STUDY TEXT:
***
Last year, Hedges suggested during a question-and-answer session on Reddit.com that the Obama administration may be defending Section 1021 so adamantly in federal court because it is already being used. If so, Hedges added this week, negating the power provided in that provision could lead the president to be found in contempt of court.

“If the Obama administration simply appealed it, as we expected, it would have raised this red flag,” Hedges said in 2012. “But since they were so aggressive it means that once Judge Forrest declared the law invalid, if they were using it, as we expect, they could be held in contempt of court. This was quite disturbing, for it means, I suspect, that US citizens, probably dual nationals, are being held in military detention facilities almost certainly overseas and maybe at home.”

This week Hedges wrote, “If Section 1021 stands it will mean that more than 150 years of case law in which the Supreme Court repeatedly held the military has no jurisdiction over civilians will be abolished.”

“It will mean citizens who are charged by the government with ‘substantially supporting’ al-Qaida, the Taliban or the nebulous category of ‘associated forces’ will be lawfully subject to extraordinary rendition. It will mean citizens seized by the military will languish in military jails indefinitely, or in the language of Section 1021 until ‘the end of hostilities’—in an age of permanent war, for the rest of their lives,” Hedges added.
***
REQUIRED WORK:
1. Answer these questions about the text on Hedges and Section 1021.
(a) Where did Hedges make his suggestion last year?
(b) How many years of case law does Hedges say would be abolished if Section 1021 stands?
(c) In the language of Section 1021, until when would citizens seized by the military stay in military jails?
2. In the text on Hedges and Section 1021, swap "federal court" for "the courts" and give the part between "Last year, Hedges" and "found in contempt of court.", inclusive.
3. Write the next part of the text on Hedges and Section 1021, picking up after its last sentence.

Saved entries
***
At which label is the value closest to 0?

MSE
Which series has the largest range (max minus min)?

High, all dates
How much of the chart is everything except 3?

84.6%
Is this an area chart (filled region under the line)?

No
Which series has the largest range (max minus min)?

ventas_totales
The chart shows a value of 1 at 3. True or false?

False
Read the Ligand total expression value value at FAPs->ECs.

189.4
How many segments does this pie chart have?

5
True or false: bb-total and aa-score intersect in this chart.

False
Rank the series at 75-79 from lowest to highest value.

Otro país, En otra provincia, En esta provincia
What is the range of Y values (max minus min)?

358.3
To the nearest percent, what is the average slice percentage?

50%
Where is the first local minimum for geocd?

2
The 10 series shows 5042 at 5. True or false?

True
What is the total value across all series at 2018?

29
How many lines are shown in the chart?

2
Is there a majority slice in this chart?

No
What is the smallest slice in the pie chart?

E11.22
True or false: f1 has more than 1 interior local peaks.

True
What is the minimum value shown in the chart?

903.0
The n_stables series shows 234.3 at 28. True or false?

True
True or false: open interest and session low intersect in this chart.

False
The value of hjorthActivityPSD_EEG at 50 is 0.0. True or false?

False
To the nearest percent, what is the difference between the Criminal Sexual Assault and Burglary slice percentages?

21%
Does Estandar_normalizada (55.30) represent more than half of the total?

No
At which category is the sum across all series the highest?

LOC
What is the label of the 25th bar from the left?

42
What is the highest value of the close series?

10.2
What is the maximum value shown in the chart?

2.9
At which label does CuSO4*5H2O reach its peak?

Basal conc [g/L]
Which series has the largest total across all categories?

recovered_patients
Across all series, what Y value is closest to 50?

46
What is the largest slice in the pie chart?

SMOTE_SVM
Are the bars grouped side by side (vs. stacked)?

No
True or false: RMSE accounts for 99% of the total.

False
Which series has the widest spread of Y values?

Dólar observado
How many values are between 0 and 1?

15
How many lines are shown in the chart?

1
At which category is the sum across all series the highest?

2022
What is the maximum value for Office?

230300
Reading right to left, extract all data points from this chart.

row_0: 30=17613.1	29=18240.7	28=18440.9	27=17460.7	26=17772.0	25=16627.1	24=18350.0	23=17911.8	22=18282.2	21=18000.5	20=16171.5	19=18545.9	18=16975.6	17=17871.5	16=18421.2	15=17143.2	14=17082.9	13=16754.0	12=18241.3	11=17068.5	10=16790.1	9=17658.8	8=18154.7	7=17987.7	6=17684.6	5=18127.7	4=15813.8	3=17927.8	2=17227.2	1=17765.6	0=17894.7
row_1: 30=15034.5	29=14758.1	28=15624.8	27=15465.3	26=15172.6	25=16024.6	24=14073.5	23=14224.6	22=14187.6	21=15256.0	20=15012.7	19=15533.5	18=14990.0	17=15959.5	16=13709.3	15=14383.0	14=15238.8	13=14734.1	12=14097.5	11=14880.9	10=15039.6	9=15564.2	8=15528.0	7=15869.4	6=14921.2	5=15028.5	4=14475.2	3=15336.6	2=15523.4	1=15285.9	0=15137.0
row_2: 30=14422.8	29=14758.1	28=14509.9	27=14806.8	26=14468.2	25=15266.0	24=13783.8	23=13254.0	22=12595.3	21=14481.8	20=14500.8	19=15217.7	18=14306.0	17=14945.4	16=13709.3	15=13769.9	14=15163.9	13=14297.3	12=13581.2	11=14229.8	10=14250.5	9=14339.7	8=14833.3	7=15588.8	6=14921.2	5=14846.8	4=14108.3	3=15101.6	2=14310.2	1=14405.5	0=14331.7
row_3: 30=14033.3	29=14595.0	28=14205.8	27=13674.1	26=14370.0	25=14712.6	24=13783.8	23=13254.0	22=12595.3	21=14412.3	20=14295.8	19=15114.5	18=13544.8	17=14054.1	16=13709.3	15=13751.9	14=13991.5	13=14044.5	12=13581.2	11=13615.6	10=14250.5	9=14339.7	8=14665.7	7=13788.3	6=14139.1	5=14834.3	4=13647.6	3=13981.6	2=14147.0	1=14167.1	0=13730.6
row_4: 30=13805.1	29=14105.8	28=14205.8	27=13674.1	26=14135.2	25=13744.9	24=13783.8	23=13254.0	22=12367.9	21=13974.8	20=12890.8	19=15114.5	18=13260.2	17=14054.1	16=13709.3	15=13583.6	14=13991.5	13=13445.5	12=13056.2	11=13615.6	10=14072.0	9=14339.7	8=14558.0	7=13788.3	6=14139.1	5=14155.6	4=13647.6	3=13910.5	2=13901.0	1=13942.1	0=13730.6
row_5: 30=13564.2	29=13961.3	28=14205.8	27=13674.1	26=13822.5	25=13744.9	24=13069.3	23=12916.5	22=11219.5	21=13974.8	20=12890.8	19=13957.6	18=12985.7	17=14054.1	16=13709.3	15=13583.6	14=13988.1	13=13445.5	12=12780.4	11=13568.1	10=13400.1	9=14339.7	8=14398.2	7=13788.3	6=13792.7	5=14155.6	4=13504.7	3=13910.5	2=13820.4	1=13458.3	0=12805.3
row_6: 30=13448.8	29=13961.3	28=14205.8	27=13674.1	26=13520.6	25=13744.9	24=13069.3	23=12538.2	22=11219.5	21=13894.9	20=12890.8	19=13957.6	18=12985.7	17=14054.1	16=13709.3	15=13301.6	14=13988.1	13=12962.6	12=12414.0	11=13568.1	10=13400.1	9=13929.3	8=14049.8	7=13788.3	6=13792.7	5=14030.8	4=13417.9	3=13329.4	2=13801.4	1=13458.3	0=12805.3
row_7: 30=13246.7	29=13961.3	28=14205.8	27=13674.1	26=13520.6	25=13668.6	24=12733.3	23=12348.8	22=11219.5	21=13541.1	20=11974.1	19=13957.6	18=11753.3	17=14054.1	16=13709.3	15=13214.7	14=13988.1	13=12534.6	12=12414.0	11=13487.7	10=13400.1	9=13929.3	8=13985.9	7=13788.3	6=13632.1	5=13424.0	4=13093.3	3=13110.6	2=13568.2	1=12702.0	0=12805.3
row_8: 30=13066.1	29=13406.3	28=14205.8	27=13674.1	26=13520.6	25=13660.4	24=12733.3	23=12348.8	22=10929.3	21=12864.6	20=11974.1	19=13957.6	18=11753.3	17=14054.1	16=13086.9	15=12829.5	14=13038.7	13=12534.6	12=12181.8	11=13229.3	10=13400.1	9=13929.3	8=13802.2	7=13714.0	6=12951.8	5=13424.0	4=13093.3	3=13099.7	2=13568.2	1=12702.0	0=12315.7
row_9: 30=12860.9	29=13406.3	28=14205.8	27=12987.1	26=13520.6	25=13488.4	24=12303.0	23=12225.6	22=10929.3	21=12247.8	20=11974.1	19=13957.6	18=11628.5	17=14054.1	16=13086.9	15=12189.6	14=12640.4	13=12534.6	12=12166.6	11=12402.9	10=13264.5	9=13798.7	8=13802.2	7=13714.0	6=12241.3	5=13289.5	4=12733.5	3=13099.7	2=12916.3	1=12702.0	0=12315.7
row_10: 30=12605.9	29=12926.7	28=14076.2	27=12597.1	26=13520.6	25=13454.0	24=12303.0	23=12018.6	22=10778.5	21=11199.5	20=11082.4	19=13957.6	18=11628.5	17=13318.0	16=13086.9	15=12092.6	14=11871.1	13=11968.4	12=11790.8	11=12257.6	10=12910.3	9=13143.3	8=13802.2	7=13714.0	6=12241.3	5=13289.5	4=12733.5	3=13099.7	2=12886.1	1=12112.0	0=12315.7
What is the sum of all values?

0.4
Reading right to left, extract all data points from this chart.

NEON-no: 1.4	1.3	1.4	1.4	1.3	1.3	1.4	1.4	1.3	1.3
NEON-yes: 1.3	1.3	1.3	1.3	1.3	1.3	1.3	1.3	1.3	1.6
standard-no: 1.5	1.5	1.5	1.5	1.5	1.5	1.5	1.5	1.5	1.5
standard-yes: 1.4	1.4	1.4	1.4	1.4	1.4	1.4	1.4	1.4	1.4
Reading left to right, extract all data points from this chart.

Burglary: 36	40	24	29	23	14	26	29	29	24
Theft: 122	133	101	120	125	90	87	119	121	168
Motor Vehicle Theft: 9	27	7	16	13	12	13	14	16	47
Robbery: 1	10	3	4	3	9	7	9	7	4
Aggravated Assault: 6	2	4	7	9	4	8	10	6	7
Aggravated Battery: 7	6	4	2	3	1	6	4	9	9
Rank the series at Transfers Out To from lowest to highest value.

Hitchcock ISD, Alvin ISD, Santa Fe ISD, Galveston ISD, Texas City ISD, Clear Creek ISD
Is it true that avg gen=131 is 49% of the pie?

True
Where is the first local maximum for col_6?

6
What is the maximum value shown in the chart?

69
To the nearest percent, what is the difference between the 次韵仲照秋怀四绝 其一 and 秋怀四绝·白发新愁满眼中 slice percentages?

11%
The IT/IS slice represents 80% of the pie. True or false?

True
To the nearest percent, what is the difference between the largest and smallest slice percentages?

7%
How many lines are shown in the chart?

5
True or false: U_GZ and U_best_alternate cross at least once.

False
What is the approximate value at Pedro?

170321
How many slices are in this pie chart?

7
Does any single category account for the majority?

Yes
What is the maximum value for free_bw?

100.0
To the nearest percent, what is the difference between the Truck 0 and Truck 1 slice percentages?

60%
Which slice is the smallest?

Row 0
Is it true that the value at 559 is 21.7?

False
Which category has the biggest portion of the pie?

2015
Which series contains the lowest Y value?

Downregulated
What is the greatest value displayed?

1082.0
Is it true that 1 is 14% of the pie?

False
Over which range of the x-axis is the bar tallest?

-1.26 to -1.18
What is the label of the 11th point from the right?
***
SET OF ANSWERS:
1.
(a) During a question-and-answer session on Reddit.com.
(b) More than 150 years.
(c) Until "the end of hostilities."

2.
Last year, Hedges suggested during a question-and-answer session on Reddit.com that the Obama administration may be defending Section 1021 so adamantly in the courts because it is already being used. If so, Hedges added this week, negating the power provided in that provision could lead the president to be found in contempt of court.

3.
When Pres. Obama signed the NDAA on New Year’s Eve, he added a statement in which he swore he wouldn’t use the military detention provision against Americans. Given recent revelations regarding his administration, however, another member of Hedges’ legal counsel told the journalist that he isn’t so certain that will stand true.

“First the terrorism-industrial complex assured Americans that they were only spying on foreigners, not US citizens,” Hedges quoted from another attorney on the case, Carl Mayer. “Then they assured us that they were only spying on phone calls, not electronic communications. Then they assured us that they were not spying on American journalists. And now both [major political] parties and the Obama administration have assured us that they will not detain journalists, citizens and activists”

Hedges has already been detained by the US, Hedges added, while recalling the case of Laura Poitras, an American filmmaker who also claims to have been repeatedly held and interrogated by federal officials during years of investigative work. Poitras has most recently collaborated with the Guardian’s Glenn Greenwald on digesting the National Security Agency leaks attributed to former intelligence contractor Edward Snowden that have aided in disproving some of the promises already made by the Obama administration, as referenced by Carl Mayer.

Hedges is joined in the suit by a handful of plaintiffs, including Pentagon Papers whistleblower Daniel Ellsberg, writer Noam Chomsky and independent journalist Alexa O’Brien. When the case was first brought before Judge Forrest last year, O’Brien testified that federal contractors attempted to link a group she co-founded, US Day of Rage, with Islamic organizations in an attempt to discredit, and perhaps detain, her.

O’Brien said she had interviewed former Guantanamo Bay detainees as part of her work as a journalist and feared that those conversations could be construed as giving “substantial support” to terrorist groups of “associated forces,” as described in the NDAA.

After Pres. Obama authorized the NDAA, O’Brien said in court, “I am now fearful of doing the type of reporting that I have done on individuals and organizations that are considered terrorists by the United States government and my reporting has therefore been curtailed.”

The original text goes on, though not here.